The War Z executive producer Sergey Titov claimed that he gets a lot of fans who say they'll stop playing the zombie MMO if the developer removes the system that causes players to lose micro-transaction items every time they die.

Titov made this claim earlier this evening at a GDC talk attended by Eurogamer. "In War Z when you die you lose all your items, even if you bought those items using real money. [It's a] super, hardcore brutal choice. Recently some of the people on forums have been saying, 'we don't like that.'" But Titov claimed that he made a survey asking 18,000 users if this should be altered, and "most players said, 'don't change that or we leave the game.'"

"It turns out that people who get stuck and stay with the game, they like that," Titov added.

Titov also extolled the virtues of free-to-play games for several minutes, explaining how not having to pay a single cent made people far more willing to try out a game. When asked why the War Z wasn't free-to-play he replied, "If I had a dollar every time people asked me why the War Z is not a free to play I wouldn't have developed the War Z at all."

"Free-to-play removes any barrier for me to play your game. You instantly get a lot of users.... in paid game you get less users, but all of those users will be much more invested in your game... Do you need a more active, engaged audience or more people? There is no clear answer."

Elsewhere, Titov advised outsourcing tech support and community management. He noted that this used to be handled in house, but "if you don't satisfy their [the audience's] needs immediately they go nuts.
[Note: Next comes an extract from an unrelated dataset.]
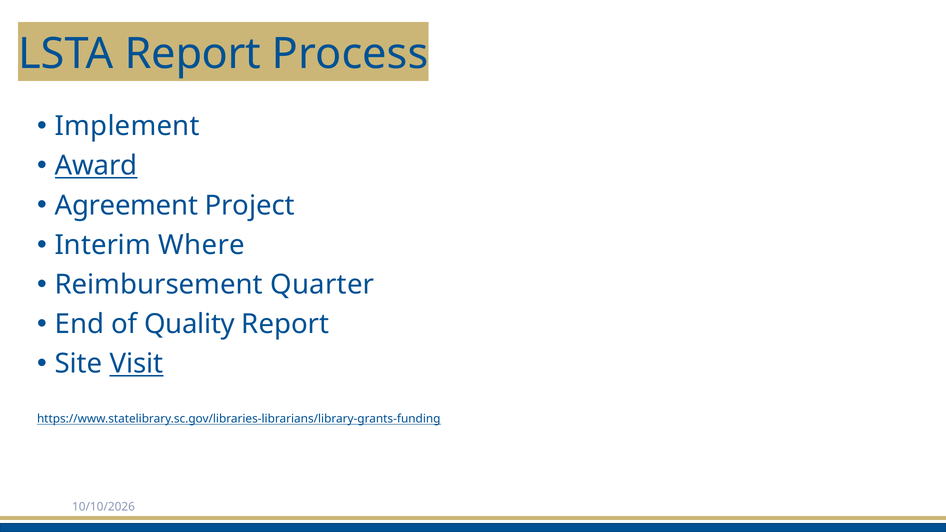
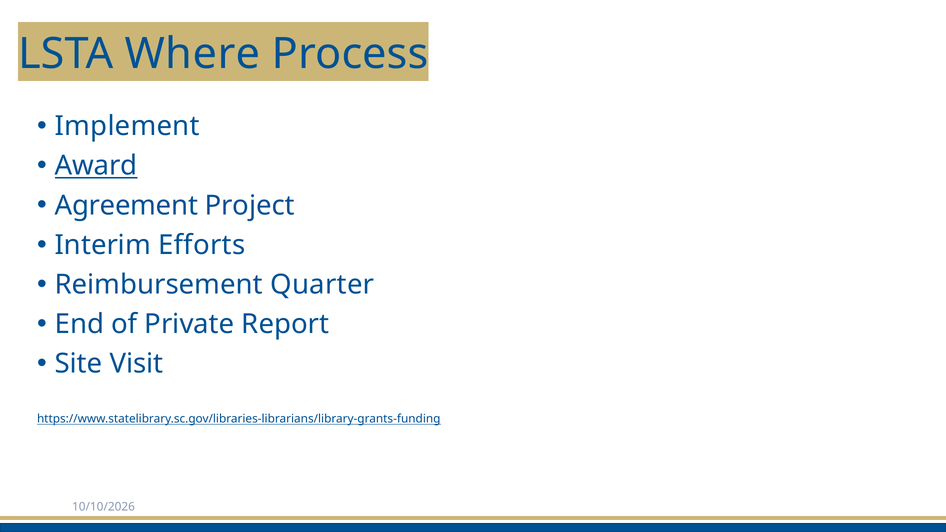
LSTA Report: Report -> Where
Where: Where -> Efforts
Quality: Quality -> Private
Visit underline: present -> none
And to do that you need lots and lots of people." He then said he didn't want to have a company of 200 people on tech support so he outsourced that.

"Let's say you have 200 people on your payroll doing support, and the next month you don't need 200 people. You only need 150. What are you going to do? Keep those extra 50 people on payroll, or fire them? Both choices suck."

When the moderator, Xsolla, Inc's Dmitri Bourkovski, asked Titov why he didn't go to a publisher to help with these issues, Titov replied, "Can you find one?"

"I don't think there are any global online game publishers," he said. "There are really good local online game publishers."

Another piece of sage advice by Titov was that games with zombies automatically sell a third more than games without zombies (though looking at the sales of The Walking Dead: Survival Instinct, he may have a point). "Zombies, [are the] new vampires. As girls like vampires, boys, they like zombies."

Finally, regarding the War Z's poor critical reception, Titov acknowledged that the game sucked at its launch phase, but he insisted it got better. "We got pretty shitty review scores for War Z... At Eurogamer we got the same score as Aliens: Colonial Marines."

"Most of the things they said they don't like about the game that was true," he admitted. "That was the state of the game."

"Online games change weekly, sometimes daily bases. The game today won't be the same game in the next three months."

"I don't know how online games should be reviewed," he confessed. "Reviewing a game just once doesn't work well for online games."